(TASK REQUIREMENTS) From the line containing "20: (267, 224)" through the last line of the entries below, transcribe each line exactly, excluding any picture.

((

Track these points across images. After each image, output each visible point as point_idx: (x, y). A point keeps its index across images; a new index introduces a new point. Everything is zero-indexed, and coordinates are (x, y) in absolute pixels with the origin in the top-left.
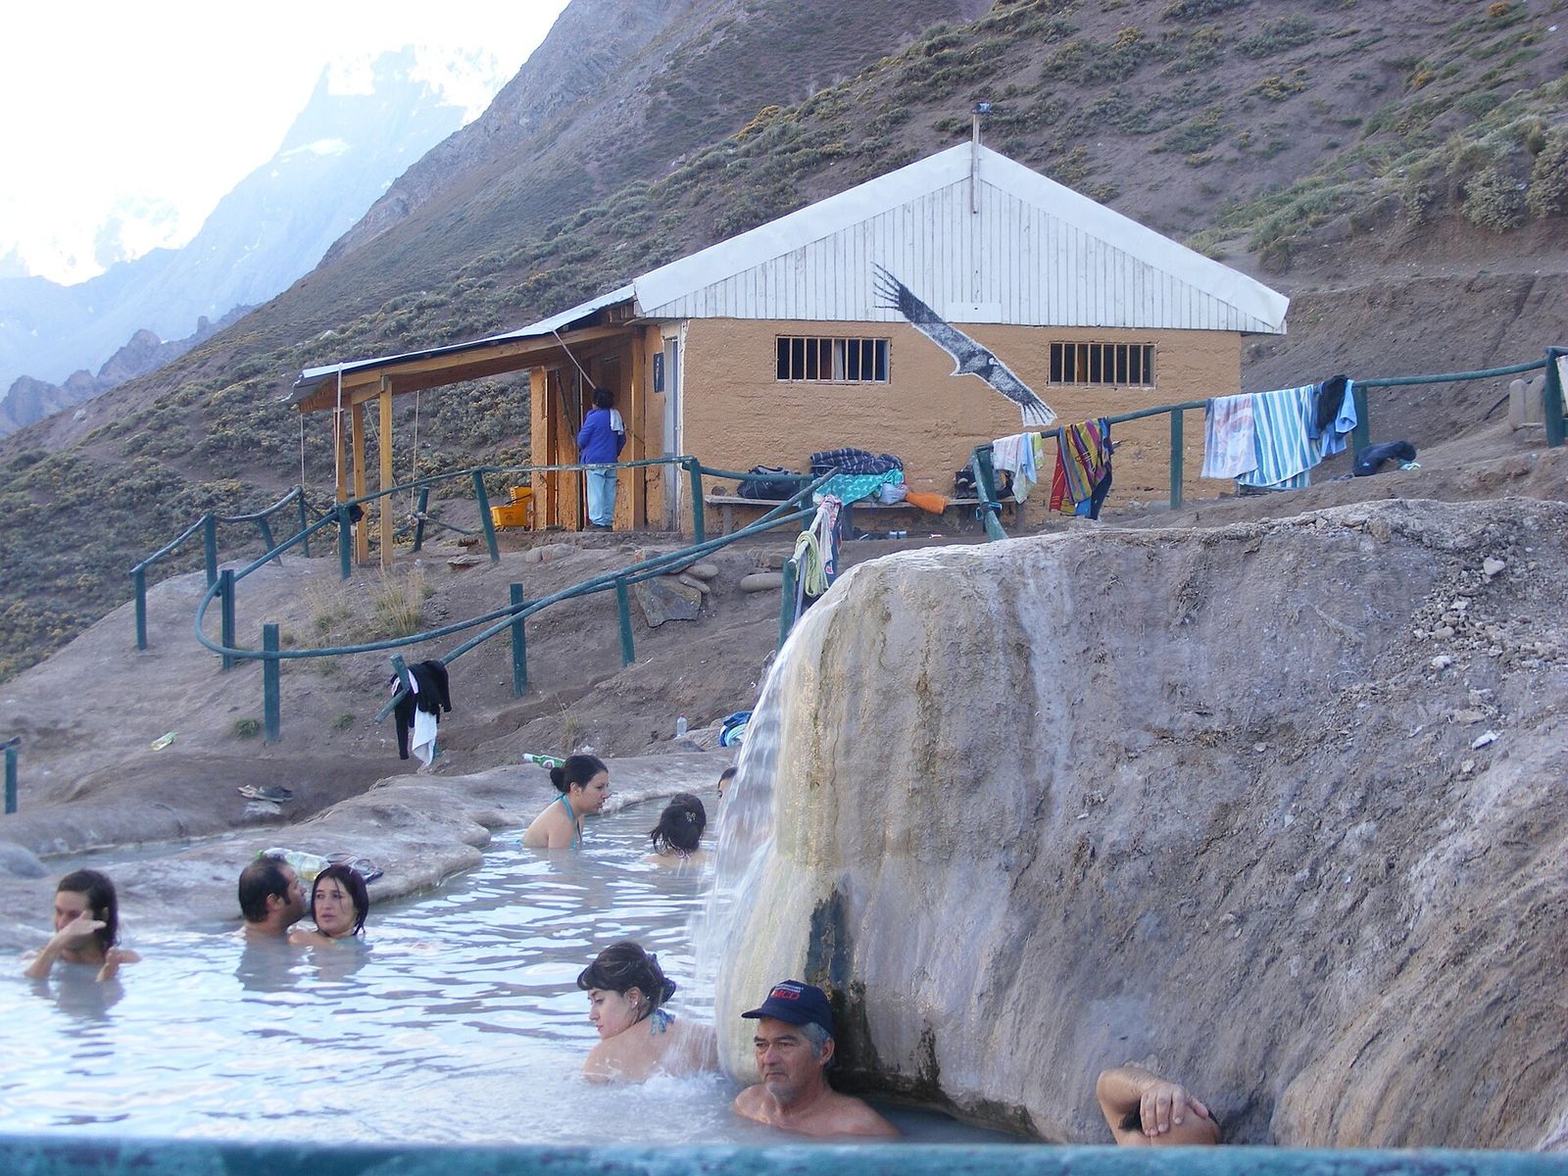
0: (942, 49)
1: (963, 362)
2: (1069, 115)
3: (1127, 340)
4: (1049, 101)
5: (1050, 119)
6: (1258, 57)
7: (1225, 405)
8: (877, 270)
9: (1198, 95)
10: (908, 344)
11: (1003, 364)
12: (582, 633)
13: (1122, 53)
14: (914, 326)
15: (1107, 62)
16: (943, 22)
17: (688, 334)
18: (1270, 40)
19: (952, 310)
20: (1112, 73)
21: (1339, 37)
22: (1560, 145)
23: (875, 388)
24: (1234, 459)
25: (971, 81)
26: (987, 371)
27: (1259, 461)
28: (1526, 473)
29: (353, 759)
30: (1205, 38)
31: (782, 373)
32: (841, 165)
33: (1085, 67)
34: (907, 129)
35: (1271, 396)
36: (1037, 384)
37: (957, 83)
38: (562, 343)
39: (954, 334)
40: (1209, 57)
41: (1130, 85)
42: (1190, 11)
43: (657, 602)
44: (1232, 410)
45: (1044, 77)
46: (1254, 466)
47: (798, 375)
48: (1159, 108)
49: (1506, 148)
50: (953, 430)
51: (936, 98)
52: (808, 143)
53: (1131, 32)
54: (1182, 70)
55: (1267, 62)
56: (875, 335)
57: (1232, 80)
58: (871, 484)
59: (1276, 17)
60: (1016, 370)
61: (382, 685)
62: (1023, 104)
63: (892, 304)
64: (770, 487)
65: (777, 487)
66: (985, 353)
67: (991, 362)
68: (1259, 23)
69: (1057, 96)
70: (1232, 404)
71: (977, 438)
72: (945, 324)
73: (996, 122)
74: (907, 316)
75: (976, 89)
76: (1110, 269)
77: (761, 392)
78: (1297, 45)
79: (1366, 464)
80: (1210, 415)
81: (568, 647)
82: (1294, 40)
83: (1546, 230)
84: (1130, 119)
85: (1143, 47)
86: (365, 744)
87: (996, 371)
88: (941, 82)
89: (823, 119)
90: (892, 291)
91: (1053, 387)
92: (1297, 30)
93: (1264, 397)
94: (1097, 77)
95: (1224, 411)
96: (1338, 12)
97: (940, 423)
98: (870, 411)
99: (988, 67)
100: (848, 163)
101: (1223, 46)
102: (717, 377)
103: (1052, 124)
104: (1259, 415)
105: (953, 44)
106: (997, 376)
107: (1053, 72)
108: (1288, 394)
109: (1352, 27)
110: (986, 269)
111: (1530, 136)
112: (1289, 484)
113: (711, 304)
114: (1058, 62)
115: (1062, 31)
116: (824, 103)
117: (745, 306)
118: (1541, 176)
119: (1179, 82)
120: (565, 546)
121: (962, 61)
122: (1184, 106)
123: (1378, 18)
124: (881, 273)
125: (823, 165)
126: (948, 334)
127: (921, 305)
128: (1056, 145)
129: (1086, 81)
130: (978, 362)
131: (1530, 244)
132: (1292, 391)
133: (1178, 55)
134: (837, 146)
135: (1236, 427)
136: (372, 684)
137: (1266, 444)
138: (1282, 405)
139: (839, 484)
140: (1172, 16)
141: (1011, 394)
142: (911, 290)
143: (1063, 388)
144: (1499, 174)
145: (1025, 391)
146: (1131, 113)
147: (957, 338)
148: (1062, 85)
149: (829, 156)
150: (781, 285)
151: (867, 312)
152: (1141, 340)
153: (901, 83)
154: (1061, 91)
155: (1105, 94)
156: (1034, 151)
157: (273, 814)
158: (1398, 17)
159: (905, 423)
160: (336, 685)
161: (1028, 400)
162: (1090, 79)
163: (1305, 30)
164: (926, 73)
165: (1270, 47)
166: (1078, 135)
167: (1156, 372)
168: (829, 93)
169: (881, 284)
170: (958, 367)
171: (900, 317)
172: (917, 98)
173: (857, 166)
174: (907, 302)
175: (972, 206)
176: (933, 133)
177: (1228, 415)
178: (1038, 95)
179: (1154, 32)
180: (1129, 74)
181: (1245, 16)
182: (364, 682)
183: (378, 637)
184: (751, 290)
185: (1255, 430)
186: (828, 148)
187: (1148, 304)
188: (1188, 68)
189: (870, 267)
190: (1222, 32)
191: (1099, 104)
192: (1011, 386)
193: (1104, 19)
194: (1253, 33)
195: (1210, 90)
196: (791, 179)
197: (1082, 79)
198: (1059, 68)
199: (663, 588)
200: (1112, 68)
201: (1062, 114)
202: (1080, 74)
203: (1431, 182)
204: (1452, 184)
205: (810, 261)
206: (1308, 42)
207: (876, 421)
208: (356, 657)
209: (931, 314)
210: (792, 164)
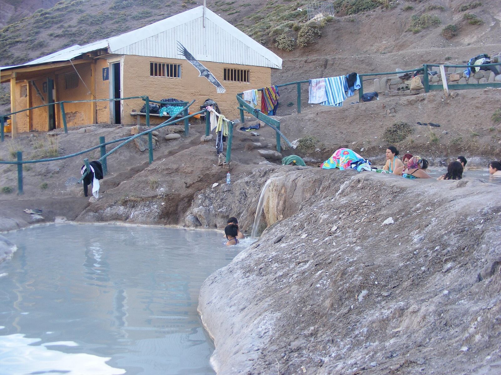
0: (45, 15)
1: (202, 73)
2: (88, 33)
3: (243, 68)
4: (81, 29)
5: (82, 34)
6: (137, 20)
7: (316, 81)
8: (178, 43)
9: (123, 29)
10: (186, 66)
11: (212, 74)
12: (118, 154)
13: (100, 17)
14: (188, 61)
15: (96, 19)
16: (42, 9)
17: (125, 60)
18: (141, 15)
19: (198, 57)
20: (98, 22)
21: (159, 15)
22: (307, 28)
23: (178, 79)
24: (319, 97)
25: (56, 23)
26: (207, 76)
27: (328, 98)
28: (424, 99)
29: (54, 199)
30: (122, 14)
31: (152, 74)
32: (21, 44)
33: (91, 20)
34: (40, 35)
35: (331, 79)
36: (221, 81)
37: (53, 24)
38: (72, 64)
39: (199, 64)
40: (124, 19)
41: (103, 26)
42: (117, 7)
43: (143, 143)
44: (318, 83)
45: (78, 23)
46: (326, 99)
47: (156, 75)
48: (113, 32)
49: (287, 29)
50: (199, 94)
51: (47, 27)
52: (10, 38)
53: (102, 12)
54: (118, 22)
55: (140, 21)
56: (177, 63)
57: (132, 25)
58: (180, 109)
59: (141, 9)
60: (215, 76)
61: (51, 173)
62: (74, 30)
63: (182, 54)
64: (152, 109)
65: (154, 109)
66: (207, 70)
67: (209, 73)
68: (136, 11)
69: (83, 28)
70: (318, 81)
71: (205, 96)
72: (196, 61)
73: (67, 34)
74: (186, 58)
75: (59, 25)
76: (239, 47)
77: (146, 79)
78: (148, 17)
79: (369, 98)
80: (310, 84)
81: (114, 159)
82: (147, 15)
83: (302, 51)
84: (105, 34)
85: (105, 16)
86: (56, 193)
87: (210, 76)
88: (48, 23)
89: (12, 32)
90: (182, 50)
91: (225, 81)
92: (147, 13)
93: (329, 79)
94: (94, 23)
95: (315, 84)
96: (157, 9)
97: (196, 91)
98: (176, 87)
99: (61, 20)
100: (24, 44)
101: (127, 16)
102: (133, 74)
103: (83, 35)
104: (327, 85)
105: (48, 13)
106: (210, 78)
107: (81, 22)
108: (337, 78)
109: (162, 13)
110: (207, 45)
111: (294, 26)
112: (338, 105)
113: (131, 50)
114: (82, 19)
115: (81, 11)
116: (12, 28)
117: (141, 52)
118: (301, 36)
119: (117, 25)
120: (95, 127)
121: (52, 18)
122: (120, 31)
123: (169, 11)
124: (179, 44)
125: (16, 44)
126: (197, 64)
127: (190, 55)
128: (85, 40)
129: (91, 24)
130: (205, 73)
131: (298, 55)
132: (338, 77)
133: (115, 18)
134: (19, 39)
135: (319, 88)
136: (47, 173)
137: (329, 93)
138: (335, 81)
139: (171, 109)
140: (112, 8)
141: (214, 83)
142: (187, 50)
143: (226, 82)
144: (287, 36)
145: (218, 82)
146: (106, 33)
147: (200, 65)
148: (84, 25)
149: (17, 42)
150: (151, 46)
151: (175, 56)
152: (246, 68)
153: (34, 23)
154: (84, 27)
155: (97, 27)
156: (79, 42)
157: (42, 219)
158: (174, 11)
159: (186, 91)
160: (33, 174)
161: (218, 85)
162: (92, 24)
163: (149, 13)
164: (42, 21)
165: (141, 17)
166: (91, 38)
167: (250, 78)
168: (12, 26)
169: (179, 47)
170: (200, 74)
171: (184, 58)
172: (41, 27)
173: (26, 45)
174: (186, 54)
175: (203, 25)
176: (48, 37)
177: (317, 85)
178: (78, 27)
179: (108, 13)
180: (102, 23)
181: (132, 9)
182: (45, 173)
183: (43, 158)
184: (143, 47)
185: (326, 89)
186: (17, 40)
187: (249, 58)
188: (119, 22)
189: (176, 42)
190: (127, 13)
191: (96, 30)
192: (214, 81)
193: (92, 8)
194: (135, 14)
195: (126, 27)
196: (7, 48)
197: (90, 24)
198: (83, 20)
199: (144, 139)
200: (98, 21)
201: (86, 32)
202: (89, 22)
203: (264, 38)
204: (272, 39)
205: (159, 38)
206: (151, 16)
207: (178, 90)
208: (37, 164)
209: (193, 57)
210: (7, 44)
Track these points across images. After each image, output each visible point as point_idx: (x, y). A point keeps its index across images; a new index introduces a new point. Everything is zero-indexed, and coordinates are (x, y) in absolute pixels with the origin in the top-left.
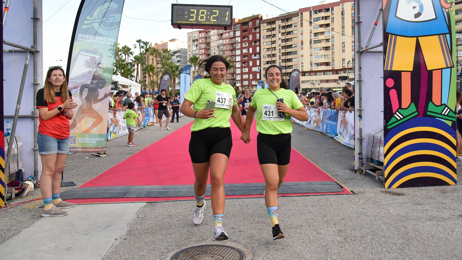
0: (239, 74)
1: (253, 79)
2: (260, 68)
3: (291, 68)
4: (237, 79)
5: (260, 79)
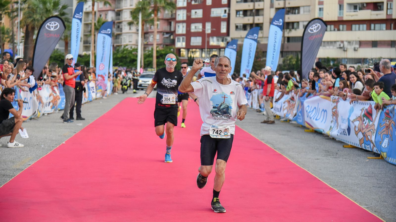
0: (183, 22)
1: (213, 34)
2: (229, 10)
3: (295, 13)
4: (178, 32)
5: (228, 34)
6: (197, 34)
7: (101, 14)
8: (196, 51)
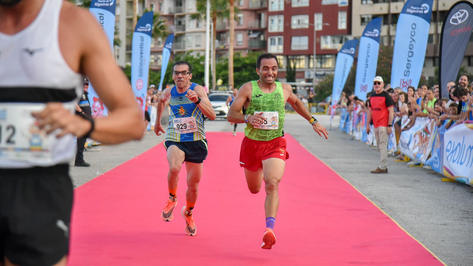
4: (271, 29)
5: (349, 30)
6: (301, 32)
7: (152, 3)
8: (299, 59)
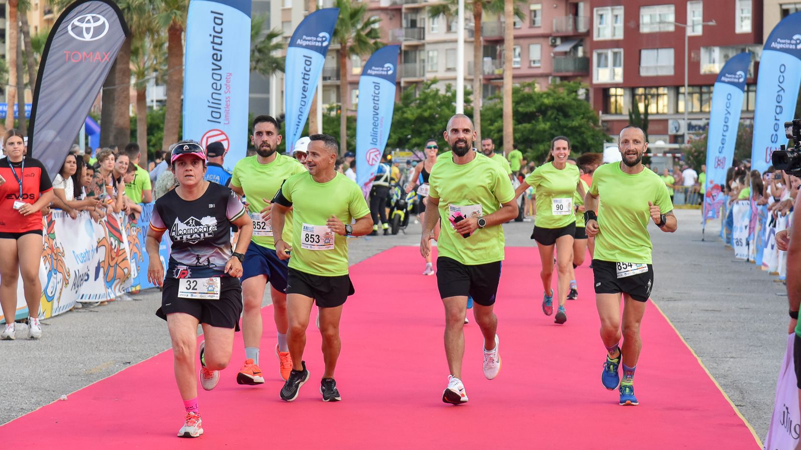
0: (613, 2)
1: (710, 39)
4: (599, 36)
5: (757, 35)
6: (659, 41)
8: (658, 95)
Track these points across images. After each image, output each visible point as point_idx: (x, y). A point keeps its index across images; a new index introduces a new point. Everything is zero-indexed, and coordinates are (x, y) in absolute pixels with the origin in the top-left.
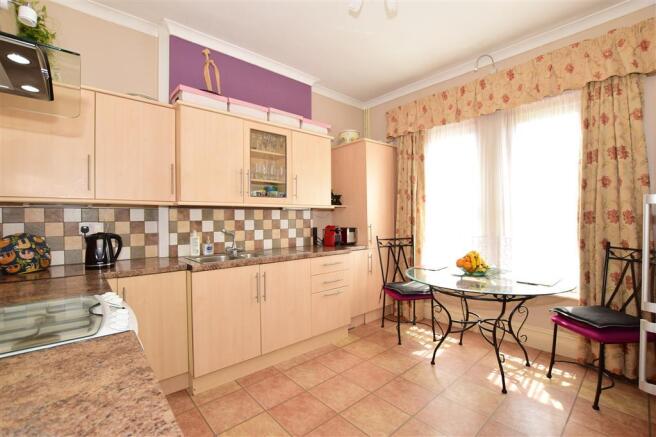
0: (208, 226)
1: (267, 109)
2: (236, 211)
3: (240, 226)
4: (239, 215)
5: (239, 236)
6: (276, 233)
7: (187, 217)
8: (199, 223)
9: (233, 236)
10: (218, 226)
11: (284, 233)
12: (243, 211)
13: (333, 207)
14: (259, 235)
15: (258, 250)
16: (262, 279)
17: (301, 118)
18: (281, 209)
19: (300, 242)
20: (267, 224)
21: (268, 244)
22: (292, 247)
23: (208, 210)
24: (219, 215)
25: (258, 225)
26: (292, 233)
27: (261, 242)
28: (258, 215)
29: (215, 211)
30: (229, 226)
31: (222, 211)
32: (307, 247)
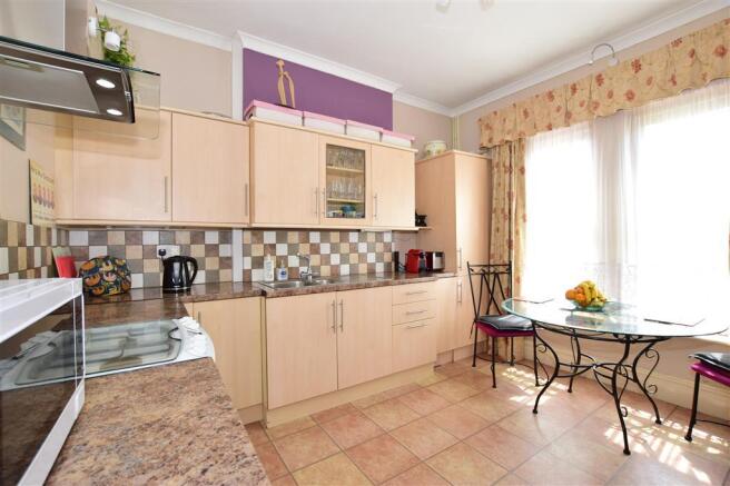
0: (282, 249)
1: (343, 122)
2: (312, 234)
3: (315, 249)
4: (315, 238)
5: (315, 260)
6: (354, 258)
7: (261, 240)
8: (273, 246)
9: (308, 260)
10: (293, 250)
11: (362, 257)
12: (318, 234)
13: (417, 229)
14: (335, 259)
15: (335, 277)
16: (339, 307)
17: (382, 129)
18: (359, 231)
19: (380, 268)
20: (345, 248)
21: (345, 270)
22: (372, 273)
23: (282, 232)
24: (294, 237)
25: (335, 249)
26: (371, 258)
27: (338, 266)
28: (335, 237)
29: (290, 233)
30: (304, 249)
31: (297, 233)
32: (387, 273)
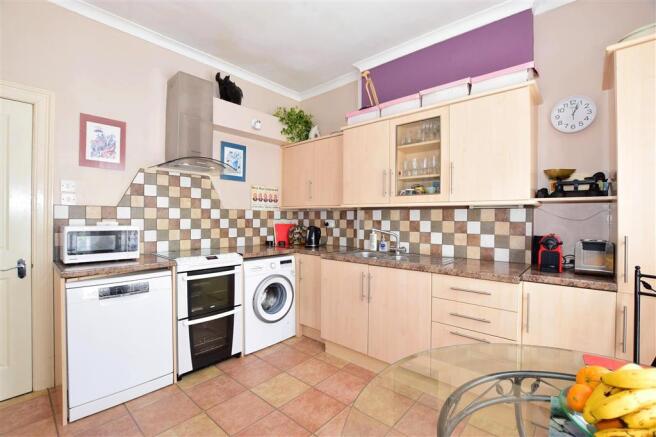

))

(RESULT OF THIS TASK)
20: (267, 224)
21: (268, 244)
22: (292, 247)
23: (208, 210)
24: (219, 215)
25: (258, 225)
26: (292, 233)
27: (261, 242)
28: (258, 215)
29: (215, 211)
30: (229, 226)
31: (222, 211)
32: (307, 247)
0: (282, 249)
1: (343, 122)
2: (312, 234)
3: (315, 249)
4: (315, 238)
5: (315, 260)
6: (354, 258)
7: (261, 240)
8: (273, 246)
9: (308, 260)
10: (293, 250)
11: (362, 257)
12: (318, 234)
13: (417, 229)
14: (335, 259)
15: (335, 277)
16: (339, 307)
17: (382, 129)
18: (359, 231)
19: (380, 268)
20: (345, 248)
21: (345, 270)
22: (372, 273)
23: (282, 232)
24: (294, 237)
25: (335, 249)
26: (371, 258)
27: (338, 266)
28: (335, 237)
29: (290, 233)
30: (304, 249)
31: (297, 233)
32: (387, 273)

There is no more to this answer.